Exercise instructions: What is needed is an exact copy of the lines from the one containing "496 241 26.98" through the last line of the entries below, both included.
*** Dataset extract ***
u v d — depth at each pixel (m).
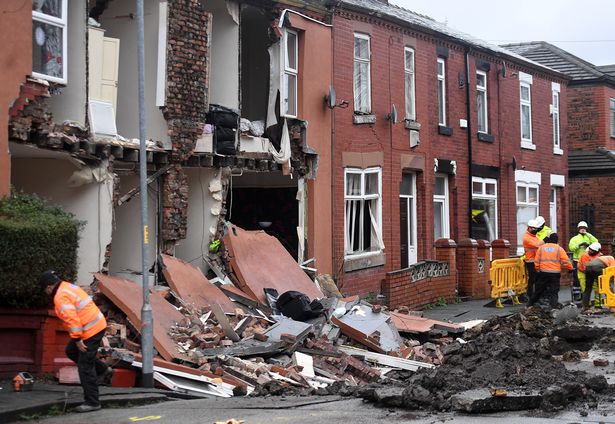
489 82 29.02
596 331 15.80
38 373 12.14
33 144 14.07
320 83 21.19
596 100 37.66
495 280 23.06
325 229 21.30
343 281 21.50
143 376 11.97
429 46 25.50
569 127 38.16
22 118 13.64
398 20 23.66
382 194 23.09
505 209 29.66
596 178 36.59
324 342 14.79
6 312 12.11
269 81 20.50
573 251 24.53
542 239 23.42
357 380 14.02
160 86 16.88
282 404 10.95
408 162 24.22
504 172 29.66
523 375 11.12
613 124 38.50
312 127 20.88
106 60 15.81
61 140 14.41
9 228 11.73
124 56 17.38
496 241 26.98
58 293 10.63
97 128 15.33
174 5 17.05
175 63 17.08
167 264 15.73
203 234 18.45
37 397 10.88
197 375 12.48
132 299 13.81
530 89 31.73
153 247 17.08
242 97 21.80
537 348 12.14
*** End of Dataset extract ***
Your response:
496 241 26.98
58 293 10.63
97 128 15.33
174 5 17.05
175 63 17.08
167 264 15.73
203 234 18.45
37 397 10.88
197 375 12.48
132 299 13.81
530 89 31.73
153 247 17.08
242 97 21.80
537 348 12.14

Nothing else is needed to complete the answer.